Goal of the exercise:
Scan the records below for the line containing "Nouvelles cartes postales sur" and the line containing "Selasa (27/5/2025).". Copy both, plus every line between, exactly.

Top of Provided information

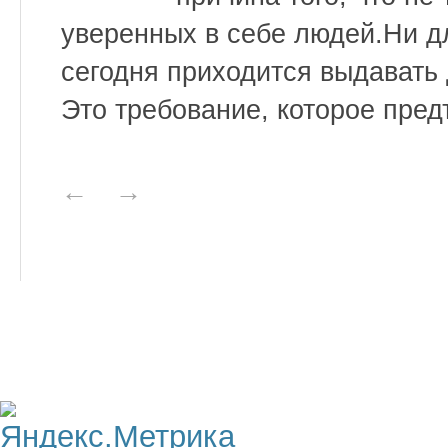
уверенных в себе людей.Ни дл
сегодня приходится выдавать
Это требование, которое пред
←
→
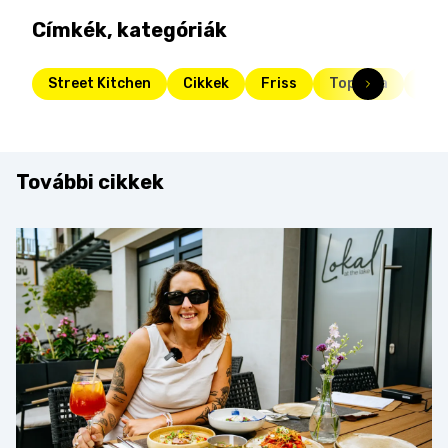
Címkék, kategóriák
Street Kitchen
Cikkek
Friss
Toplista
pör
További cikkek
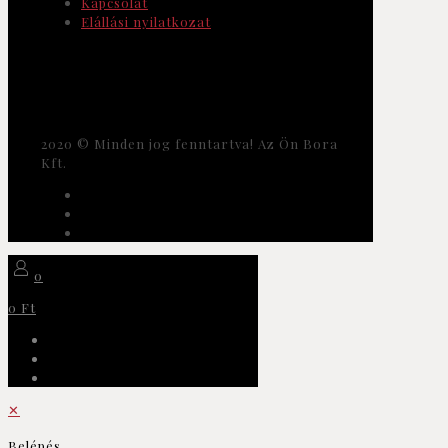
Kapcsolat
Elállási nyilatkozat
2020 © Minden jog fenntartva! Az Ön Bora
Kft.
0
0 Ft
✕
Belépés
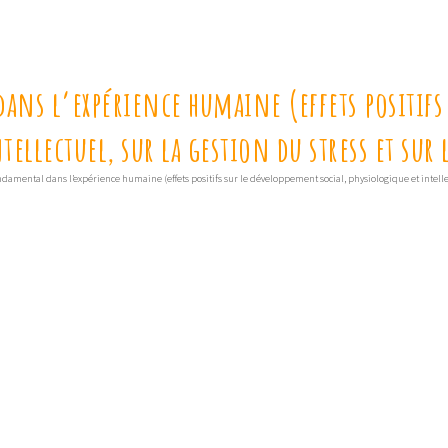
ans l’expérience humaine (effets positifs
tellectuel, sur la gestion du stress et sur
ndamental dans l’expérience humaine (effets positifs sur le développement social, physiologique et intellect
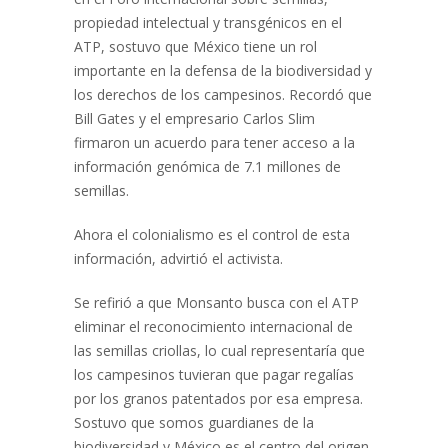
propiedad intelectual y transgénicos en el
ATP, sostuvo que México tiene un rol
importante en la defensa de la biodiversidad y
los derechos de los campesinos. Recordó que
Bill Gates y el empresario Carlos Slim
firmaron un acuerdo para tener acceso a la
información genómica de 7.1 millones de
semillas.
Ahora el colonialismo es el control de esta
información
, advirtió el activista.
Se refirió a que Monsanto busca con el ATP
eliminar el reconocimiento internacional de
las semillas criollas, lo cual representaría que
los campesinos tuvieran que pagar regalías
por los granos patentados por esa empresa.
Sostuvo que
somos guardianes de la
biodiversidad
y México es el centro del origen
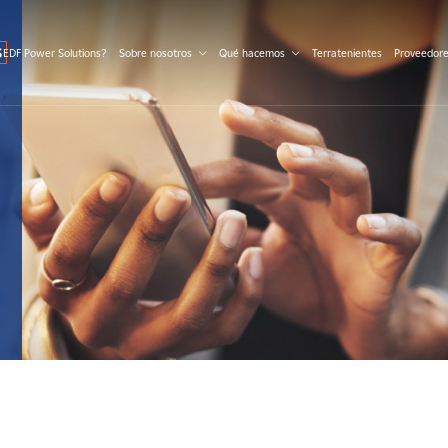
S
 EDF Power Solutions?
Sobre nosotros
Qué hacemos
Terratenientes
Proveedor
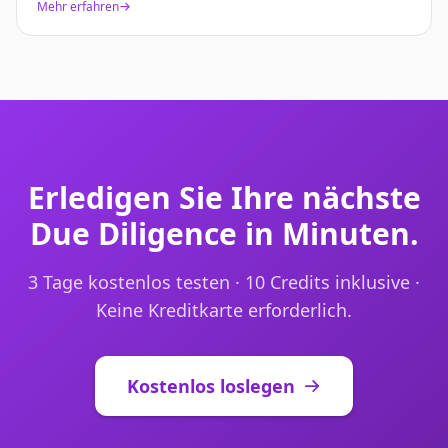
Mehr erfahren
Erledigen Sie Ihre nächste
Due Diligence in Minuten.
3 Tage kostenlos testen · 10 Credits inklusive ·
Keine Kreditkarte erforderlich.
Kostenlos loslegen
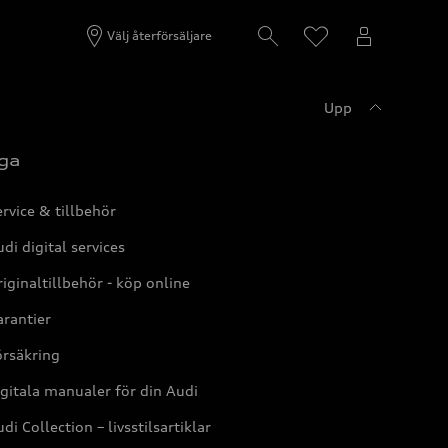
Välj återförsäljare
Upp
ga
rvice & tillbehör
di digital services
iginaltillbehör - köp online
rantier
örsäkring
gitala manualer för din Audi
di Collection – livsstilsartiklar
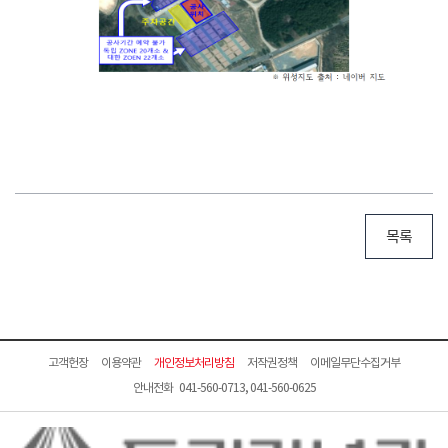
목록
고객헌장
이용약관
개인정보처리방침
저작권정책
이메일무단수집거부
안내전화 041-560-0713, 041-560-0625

Bottom of Provided information
Top of Provided information

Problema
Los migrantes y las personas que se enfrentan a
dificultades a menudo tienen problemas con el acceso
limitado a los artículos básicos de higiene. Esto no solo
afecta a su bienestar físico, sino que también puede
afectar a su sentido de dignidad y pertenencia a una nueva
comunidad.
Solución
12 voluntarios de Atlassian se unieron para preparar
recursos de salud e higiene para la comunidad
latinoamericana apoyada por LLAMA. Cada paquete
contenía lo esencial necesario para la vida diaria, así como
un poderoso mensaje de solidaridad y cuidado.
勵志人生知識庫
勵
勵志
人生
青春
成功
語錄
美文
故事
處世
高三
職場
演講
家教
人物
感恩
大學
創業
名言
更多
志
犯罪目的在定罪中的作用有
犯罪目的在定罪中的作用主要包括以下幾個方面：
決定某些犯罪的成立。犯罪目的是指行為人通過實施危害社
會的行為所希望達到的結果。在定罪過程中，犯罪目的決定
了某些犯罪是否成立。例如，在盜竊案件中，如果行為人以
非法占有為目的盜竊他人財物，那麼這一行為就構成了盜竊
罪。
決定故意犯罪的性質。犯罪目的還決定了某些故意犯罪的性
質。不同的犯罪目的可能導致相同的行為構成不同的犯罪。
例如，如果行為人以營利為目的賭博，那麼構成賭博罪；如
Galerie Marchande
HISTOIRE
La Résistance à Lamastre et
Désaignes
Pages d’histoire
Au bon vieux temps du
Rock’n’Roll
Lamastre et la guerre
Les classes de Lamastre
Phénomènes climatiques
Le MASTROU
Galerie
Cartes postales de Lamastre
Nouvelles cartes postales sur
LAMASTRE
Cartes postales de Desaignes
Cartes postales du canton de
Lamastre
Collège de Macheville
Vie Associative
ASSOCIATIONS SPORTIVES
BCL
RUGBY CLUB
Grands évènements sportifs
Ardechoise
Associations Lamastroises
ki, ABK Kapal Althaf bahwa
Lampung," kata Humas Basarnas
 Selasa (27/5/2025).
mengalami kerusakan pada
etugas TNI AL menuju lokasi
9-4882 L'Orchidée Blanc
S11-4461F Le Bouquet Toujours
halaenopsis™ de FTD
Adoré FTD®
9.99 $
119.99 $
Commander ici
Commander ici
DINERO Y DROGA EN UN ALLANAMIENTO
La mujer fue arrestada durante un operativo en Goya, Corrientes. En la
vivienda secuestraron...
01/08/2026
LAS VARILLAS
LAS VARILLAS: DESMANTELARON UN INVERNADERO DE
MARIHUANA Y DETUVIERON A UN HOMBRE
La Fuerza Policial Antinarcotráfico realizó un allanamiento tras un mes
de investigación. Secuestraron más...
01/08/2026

Bottom of Provided information

Expected output:
Nouvelles cartes postales sur
LAMASTRE
Cartes postales de Desaignes
Cartes postales du canton de
Lamastre
Collège de Macheville
Vie Associative
ASSOCIATIONS SPORTIVES
BCL
RUGBY CLUB
Grands évènements sportifs
Ardechoise
Associations Lamastroises
ki, ABK Kapal Althaf bahwa
Lampung," kata Humas Basarnas
 Selasa (27/5/2025).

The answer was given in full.